Exercise: Your answer must consist solely of the lines from the start of the entries below through the line with "root of tail: (171, 230)", unchanged.

*** Source records ***

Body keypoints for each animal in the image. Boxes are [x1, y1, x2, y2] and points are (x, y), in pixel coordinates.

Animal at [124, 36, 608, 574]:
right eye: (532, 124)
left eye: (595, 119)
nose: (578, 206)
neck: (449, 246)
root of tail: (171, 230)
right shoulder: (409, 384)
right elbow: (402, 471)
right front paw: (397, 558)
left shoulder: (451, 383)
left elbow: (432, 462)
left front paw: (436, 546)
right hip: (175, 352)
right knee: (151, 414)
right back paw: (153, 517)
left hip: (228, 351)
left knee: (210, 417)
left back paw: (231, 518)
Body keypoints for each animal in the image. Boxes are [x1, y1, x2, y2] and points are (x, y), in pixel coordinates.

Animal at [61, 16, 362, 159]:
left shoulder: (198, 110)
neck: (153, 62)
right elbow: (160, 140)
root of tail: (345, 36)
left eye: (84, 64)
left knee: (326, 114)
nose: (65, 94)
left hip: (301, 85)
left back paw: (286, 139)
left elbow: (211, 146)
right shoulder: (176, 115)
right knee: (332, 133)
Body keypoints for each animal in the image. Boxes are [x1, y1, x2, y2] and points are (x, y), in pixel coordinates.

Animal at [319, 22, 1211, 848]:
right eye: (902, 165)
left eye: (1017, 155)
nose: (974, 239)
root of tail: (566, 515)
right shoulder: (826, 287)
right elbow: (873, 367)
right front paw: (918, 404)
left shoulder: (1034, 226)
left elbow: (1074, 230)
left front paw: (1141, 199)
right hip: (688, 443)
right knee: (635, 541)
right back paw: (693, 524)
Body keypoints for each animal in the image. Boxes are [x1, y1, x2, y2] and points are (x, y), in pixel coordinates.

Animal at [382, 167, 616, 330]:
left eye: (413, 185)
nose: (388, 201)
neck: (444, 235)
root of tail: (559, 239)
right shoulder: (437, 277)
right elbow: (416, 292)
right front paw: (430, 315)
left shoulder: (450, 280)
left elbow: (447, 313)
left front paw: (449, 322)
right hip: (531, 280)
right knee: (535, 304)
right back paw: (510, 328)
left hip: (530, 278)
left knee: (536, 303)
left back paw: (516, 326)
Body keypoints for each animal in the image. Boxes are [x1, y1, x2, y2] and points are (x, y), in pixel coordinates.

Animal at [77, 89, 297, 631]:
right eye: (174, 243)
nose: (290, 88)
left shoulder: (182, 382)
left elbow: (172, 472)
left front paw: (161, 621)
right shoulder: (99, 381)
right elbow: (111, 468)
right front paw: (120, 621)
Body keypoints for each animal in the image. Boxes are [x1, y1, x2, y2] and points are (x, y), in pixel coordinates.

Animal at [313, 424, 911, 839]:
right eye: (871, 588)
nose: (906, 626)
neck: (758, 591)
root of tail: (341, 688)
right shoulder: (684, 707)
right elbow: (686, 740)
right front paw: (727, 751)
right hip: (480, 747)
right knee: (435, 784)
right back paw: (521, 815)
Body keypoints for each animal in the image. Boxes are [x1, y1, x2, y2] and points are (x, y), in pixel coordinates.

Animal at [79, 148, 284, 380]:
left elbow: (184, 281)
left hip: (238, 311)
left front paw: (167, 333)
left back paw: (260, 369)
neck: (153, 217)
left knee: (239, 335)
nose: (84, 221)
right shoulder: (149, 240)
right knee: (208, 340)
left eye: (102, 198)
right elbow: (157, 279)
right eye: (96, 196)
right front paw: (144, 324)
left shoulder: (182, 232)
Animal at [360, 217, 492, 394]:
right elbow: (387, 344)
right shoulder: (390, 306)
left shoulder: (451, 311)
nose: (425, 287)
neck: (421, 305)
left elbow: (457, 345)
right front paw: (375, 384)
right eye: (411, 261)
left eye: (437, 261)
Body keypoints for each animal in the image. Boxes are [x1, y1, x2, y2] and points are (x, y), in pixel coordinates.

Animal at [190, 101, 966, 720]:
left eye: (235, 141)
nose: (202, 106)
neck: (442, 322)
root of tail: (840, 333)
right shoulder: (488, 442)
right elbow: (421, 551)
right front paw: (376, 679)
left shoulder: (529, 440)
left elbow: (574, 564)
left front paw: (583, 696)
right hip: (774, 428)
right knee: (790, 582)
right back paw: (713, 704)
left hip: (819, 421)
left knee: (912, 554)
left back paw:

*** End of Source records ***

Written answer:
Body keypoints for each animal in the image. Boxes are [x1, y1, x2, y2] and points are (x, y), in pixel coordinates.

Animal at [124, 36, 608, 574]:
right eye: (532, 124)
left eye: (595, 119)
nose: (578, 206)
neck: (449, 246)
root of tail: (171, 230)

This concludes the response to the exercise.